■ PROMPT
Write out every line from the listing below where the string "this" is found.

━━━━━━━━━━━━━━━━

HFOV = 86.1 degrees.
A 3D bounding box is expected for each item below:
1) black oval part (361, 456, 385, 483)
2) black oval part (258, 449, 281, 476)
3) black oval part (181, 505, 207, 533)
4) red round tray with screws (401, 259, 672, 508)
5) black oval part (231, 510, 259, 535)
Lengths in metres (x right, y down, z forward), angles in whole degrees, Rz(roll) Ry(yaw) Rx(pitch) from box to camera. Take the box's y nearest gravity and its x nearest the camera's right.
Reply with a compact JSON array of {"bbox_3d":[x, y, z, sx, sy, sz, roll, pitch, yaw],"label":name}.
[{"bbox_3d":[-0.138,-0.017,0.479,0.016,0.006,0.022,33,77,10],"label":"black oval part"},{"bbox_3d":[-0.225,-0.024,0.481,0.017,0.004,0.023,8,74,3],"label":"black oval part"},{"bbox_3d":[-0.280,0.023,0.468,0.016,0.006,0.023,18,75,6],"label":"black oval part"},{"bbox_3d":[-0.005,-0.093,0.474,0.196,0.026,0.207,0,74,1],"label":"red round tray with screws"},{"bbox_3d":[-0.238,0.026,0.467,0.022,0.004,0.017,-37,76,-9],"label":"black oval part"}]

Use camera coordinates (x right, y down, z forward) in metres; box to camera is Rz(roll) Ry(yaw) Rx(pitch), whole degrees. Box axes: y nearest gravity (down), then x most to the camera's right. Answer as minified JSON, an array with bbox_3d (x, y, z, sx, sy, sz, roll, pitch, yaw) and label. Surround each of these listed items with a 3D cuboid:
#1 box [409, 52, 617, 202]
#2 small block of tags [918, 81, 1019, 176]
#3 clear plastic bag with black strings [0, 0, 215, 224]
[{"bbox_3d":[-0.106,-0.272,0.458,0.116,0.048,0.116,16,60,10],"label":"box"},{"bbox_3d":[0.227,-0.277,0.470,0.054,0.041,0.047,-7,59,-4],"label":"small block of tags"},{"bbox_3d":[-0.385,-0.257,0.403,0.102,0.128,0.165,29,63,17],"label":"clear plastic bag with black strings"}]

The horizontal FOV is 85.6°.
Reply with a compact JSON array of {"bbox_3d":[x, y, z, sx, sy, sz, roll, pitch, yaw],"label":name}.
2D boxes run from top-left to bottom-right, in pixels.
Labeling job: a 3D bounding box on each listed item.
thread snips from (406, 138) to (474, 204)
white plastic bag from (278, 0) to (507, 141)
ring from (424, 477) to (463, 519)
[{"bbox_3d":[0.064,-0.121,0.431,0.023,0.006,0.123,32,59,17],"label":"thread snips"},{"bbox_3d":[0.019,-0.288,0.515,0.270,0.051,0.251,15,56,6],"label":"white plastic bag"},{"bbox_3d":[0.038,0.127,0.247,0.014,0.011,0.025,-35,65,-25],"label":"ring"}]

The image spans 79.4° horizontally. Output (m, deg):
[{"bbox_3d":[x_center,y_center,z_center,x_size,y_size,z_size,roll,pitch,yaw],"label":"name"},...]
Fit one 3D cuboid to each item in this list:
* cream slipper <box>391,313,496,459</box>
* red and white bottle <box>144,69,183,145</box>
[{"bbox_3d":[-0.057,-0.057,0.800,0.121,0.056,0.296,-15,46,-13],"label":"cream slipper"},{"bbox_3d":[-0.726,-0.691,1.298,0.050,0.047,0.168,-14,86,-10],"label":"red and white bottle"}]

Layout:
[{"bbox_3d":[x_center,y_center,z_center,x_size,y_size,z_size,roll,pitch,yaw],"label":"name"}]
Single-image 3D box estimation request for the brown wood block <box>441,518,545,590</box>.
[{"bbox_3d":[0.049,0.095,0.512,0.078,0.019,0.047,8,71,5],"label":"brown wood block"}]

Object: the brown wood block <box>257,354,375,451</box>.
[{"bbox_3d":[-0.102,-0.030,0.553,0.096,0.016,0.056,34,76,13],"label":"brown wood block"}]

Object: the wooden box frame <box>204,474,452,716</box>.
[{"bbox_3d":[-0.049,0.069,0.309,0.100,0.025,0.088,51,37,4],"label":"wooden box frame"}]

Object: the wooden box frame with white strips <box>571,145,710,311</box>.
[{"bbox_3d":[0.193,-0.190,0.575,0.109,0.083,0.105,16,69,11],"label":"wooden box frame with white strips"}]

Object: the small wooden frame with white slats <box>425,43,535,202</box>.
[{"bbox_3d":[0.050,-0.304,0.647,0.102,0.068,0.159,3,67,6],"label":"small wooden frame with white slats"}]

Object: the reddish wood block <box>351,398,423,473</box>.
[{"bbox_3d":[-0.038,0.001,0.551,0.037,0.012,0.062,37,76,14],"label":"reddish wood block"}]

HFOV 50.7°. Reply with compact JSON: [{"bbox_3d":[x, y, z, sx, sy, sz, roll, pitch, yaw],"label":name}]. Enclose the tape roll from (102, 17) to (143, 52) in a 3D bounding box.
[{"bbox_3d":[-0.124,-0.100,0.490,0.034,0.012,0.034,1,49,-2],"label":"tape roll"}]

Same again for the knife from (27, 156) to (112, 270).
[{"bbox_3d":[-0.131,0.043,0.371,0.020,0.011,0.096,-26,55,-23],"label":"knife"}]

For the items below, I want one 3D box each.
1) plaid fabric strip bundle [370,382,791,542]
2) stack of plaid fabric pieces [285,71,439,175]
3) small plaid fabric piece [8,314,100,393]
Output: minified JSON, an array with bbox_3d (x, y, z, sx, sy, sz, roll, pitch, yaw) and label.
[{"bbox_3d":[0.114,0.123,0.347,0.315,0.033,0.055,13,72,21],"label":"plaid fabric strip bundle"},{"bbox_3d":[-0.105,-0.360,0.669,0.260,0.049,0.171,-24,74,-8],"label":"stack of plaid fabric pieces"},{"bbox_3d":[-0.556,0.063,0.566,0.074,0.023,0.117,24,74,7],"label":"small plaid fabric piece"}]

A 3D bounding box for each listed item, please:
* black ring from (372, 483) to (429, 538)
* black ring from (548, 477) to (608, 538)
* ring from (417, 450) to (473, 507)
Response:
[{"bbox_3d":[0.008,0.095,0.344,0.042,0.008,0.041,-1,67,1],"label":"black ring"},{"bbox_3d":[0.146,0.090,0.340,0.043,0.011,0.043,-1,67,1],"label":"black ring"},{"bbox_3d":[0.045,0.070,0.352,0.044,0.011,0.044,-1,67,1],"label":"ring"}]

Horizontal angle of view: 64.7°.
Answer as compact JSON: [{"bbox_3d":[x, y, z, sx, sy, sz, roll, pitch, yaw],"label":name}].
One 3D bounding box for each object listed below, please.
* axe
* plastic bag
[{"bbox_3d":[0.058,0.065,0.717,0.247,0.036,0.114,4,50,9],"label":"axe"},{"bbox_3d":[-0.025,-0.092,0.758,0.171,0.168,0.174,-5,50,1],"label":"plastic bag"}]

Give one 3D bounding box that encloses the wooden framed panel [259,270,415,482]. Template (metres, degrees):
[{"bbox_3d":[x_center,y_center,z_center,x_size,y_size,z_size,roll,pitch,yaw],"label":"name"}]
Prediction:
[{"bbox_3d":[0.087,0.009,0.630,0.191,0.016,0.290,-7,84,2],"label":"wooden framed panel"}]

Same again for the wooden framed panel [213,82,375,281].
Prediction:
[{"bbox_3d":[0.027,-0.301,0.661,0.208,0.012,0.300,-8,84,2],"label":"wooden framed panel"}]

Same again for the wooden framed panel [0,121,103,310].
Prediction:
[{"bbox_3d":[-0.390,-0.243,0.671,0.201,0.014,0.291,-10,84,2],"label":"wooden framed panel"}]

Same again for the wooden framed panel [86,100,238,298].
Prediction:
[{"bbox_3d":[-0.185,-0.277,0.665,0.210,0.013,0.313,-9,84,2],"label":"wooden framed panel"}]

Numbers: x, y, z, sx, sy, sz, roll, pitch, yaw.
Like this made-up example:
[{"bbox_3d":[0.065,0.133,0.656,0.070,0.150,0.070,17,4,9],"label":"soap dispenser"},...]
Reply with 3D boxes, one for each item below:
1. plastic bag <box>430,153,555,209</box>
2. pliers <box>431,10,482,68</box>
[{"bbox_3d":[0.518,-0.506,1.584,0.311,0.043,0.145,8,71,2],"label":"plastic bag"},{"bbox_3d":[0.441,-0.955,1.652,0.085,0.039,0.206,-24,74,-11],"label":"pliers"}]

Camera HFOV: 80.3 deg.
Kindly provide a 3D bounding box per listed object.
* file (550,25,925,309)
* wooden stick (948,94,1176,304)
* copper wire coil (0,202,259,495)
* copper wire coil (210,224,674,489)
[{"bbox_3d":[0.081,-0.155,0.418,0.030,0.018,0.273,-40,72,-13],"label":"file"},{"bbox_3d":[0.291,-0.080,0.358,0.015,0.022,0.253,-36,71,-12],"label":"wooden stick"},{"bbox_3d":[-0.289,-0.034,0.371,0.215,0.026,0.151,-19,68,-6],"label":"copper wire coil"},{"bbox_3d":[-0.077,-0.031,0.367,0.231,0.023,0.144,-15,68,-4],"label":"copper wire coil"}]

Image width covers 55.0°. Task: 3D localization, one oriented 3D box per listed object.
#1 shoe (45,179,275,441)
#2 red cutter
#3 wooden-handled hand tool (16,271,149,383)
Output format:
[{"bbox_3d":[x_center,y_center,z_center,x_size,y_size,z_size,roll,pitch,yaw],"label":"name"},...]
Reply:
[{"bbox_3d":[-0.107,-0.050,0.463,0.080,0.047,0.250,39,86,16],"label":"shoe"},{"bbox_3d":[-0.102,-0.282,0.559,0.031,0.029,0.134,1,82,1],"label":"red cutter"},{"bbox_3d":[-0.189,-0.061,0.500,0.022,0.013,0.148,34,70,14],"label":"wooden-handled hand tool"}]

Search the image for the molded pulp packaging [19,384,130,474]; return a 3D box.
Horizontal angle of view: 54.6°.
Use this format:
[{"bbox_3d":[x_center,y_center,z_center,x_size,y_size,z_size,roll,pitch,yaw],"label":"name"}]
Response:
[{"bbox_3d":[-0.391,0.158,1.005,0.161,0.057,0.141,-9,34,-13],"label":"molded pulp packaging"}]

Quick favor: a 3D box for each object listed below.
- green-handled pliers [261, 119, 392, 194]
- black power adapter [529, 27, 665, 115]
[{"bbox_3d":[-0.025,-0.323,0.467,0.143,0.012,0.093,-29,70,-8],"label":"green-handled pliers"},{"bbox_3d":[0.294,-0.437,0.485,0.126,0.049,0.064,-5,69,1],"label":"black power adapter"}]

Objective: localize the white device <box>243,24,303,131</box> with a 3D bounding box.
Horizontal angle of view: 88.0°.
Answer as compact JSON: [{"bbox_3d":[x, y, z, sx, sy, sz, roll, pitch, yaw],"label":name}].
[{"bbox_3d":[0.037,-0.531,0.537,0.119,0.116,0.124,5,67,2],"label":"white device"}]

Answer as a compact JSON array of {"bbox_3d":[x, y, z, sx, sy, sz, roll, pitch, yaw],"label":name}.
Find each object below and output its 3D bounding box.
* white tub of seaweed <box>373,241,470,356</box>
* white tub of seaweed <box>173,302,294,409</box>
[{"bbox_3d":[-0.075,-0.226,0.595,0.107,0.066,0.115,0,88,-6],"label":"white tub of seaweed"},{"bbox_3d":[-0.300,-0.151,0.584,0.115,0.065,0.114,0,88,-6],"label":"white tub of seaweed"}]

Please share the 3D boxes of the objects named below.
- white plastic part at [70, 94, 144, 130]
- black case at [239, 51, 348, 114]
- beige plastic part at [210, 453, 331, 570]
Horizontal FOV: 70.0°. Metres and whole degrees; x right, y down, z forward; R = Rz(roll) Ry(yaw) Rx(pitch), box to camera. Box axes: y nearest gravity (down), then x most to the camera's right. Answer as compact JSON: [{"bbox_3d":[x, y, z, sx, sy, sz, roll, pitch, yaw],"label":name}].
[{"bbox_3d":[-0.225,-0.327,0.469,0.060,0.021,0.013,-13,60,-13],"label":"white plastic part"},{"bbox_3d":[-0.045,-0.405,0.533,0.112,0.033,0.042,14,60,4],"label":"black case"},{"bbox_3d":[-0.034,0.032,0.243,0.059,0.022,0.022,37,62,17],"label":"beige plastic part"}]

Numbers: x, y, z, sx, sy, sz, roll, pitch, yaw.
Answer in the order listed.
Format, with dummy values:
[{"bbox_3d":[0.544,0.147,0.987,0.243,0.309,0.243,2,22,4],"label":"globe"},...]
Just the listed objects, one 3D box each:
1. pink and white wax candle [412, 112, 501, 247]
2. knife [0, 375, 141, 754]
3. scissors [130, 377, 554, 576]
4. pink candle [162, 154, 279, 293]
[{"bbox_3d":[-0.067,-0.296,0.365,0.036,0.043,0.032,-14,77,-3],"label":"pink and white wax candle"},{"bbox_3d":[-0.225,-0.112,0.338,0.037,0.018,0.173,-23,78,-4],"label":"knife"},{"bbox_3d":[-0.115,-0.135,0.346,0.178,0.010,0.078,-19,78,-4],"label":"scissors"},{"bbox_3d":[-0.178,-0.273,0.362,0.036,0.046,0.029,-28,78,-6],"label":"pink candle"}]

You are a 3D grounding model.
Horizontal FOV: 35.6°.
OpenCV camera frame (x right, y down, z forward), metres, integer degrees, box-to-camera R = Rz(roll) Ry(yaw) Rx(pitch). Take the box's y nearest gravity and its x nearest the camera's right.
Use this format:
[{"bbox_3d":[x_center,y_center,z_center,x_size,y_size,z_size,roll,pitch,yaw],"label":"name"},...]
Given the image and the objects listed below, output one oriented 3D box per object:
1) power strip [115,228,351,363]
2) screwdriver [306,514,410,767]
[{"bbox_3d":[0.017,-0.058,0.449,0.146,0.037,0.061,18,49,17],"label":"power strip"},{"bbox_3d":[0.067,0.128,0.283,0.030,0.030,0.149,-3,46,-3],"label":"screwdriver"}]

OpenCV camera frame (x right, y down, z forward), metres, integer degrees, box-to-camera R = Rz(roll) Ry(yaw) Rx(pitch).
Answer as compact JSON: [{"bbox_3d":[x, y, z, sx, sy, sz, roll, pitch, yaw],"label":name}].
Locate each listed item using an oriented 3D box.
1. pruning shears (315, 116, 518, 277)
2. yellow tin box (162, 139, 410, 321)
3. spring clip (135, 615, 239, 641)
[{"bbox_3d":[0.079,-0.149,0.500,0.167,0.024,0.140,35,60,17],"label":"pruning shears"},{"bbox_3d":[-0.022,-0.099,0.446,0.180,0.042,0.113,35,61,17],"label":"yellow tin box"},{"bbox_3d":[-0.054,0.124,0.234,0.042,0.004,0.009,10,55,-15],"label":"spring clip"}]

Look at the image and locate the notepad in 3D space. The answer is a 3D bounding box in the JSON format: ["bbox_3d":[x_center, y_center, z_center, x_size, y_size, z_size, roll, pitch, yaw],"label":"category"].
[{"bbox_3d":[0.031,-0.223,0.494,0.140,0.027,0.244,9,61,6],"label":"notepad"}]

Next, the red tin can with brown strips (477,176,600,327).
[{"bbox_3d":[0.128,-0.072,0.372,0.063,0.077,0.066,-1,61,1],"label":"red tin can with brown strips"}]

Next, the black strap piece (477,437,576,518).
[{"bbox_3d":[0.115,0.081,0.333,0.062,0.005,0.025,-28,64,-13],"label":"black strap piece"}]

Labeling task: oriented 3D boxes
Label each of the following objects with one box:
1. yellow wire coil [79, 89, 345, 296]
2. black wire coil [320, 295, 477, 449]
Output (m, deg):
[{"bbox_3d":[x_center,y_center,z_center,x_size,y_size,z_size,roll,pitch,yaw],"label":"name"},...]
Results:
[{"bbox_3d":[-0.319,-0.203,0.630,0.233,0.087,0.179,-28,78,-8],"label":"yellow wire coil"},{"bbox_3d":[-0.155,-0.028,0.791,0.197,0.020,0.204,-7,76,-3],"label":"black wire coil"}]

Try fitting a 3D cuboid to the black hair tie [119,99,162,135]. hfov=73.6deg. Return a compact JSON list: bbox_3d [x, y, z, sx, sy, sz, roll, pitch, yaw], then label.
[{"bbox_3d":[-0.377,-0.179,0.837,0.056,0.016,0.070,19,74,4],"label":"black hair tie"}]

━━━━━━━━━━━━━━━━

■ EXERCISE RESULT
Fit one 3D cuboid to each item in this list:
Like this made-up example:
Use this format:
Use this format:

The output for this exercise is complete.